Machine learning prediction models for ground motion parameters and seismic damage assessment of buildings at a regional scale

Abstract

This study examines the feasibility of using a machine learning approach for rapid damage assessment of reinforced concrete (RC) buildings after the earthquake. Since the real-world damaged datasets are lacking, have limited access, or are imbalanced, a simulation dataset is prepared by conducting a nonlinear time history analysis. Different machine learning (ML) models are trained considering the structural parameters and ground motion characteristics to predict the RC building damage into five categories: null, slight, moderate, heavy, and collapse.
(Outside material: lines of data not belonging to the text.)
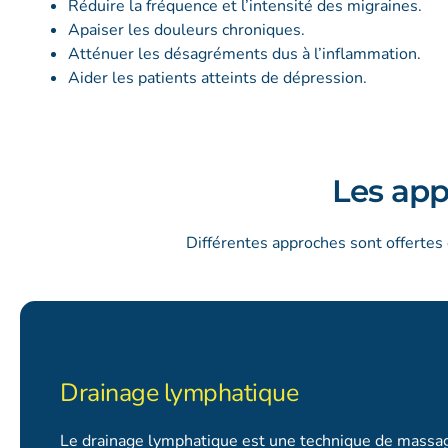
Réduire la fréquence et l’intensité des migraines.
Apaiser les douleurs chroniques.
Atténuer les désagréments dus à l’inflammation.
Aider les patients atteints de dépression.
Les app
Différentes approches sont offertes
Drainage lymphatique
Le drainage lymphatique est une technique de massa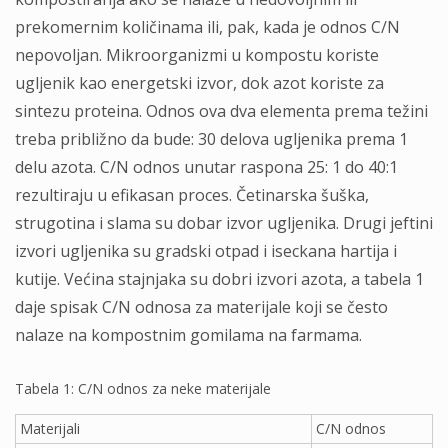
prekomernim količinama ili, pak, kada je odnos C/N
nepovoljan. Mikroorganizmi u kompostu koriste
ugljenik kao energetski izvor, dok azot koriste za
sintezu proteina. Odnos ova dva elementa prema težini
treba približno da bude: 30 delova ugljenika prema 1
delu azota. C/N odnos unutar raspona 25: 1 do 40:1
rezultiraju u efikasan proces. Četinarska šuška,
strugotina i slama su dobar izvor ugljenika. Drugi jeftini
izvori ugljenika su gradski otpad i iseckana hartija i
kutije. Većina stajnjaka su dobri izvori azota, a tabela 1
daje spisak C/N odnosa za materijale koji se često
nalaze na kompostnim gomilama na farmama.
Tabela 1: C/N odnos za neke materijale
Materijali
C/N odnos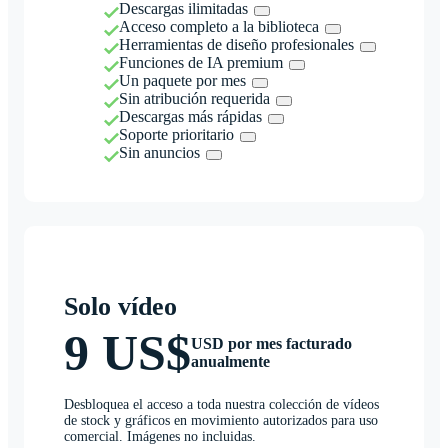
Descargas ilimitadas
Acceso completo a la biblioteca
Herramientas de diseño profesionales
Funciones de IA premium
Un paquete por mes
Sin atribución requerida
Descargas más rápidas
Soporte prioritario
Sin anuncios
Solo vídeo
9 US$
USD por mes facturado
anualmente
Desbloquea el acceso a toda nuestra colección de vídeos
de stock y gráficos en movimiento autorizados para uso
comercial. Imágenes no incluidas.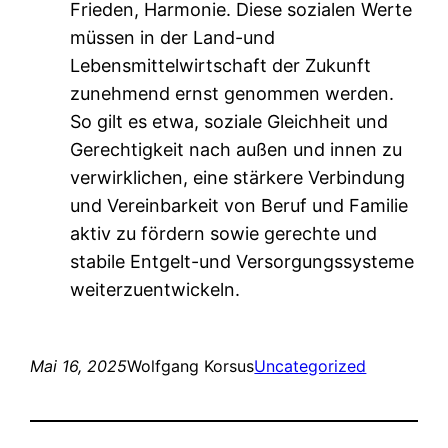
Frieden, Harmonie. Diese sozialen Werte
müssen in der Land-und
Lebensmittelwirtschaft der Zukunft
zunehmend ernst genommen werden.
So gilt es etwa, soziale Gleichheit und
Gerechtigkeit nach außen und innen zu
verwirklichen, eine stärkere Verbindung
und Vereinbarkeit von Beruf und Familie
aktiv zu fördern sowie gerechte und
stabile Entgelt-und Versorgungssysteme
weiterzuentwickeln.
Mai 16, 2025
Wolfgang Korsus
Uncategorized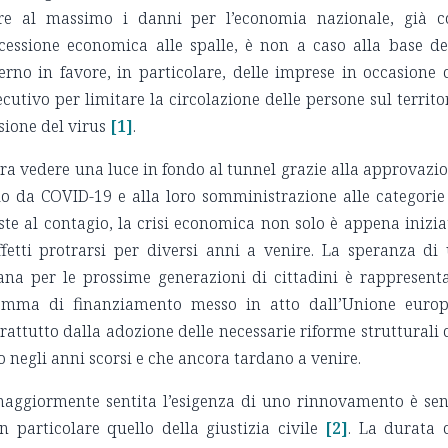
are al massimo i danni per l’economia nazionale, già c
essione economica alle spalle, è non a caso alla base de
no in favore, in particolare, delle imprese in occasione 
cutivo per limitare la circolazione delle persone sul territo
sione del virus
[1]
.
mbra vedere una luce in fondo al tunnel grazie alla approvazi
io da COVID-19 e alla loro somministrazione alle categorie
te al contagio, la crisi economica non solo è appena inizia
fetti protrarsi per diversi anni a venire. La speranza di
ana per le prossime generazioni di cittadini è rappresent
amma di finanziamento messo in atto dall’Unione euro
rattutto dalla adozione delle necessarie riforme strutturali 
to negli anni scorsi e che ancora tardano a venire.
 maggiormente sentita l’esigenza di uno rinnovamento è se
n particolare quello della giustizia civile
[2]
. La durata 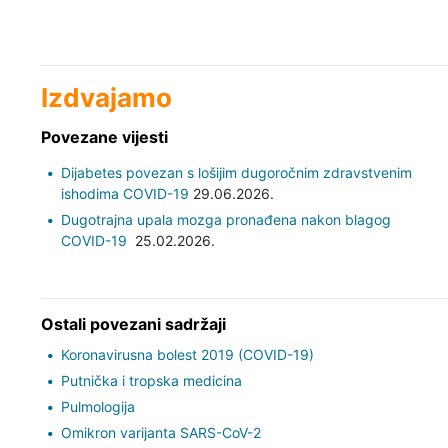
Izdvajamo
Povezane vijesti
Dijabetes povezan s lošijim dugoročnim zdravstvenim
ishodima COVID-19
29.06.2026.
Dugotrajna upala mozga pronađena nakon blagog
COVID-19
25.02.2026.
Ostali povezani sadržaji
Koronavirusna bolest 2019 (COVID-19)
Putnička i tropska medicina
Pulmologija
Omikron varijanta SARS-CoV-2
The random forest classifier (RFC) has achieved a higher prediction accuracy on testing and real-world damaged datasets. The structural parameters can be extracted using different means such as Google Earth, Open Street Map, unmanned aerial vehicles, etc. However, recording the ground motion at a closer distance requires the installation of a dense array of sensors which requires a higher cost. For places with no earthquake recording station/device, it is difficult to have ground motion characteristics. For that different ML-based regressor models are developed utilizing past-earthquake information to predict ground motion parameters such as peak ground acceleration and peak ground velocity. The random forest regressor (RFR) achieved better results than other regression models on testing and validation datasets. Furthermore, compared with the results of similar research works, a better result is obtained using RFC and RFR on validation datasets. In the end, these models are utilized to predict the damage categories of RC buildings at Saitama University and Okubo Danchi, Saitama, Japan after an earthquake. This damage information is crucial for government agencies or decision-makers to respond systematically in post-disaster situations.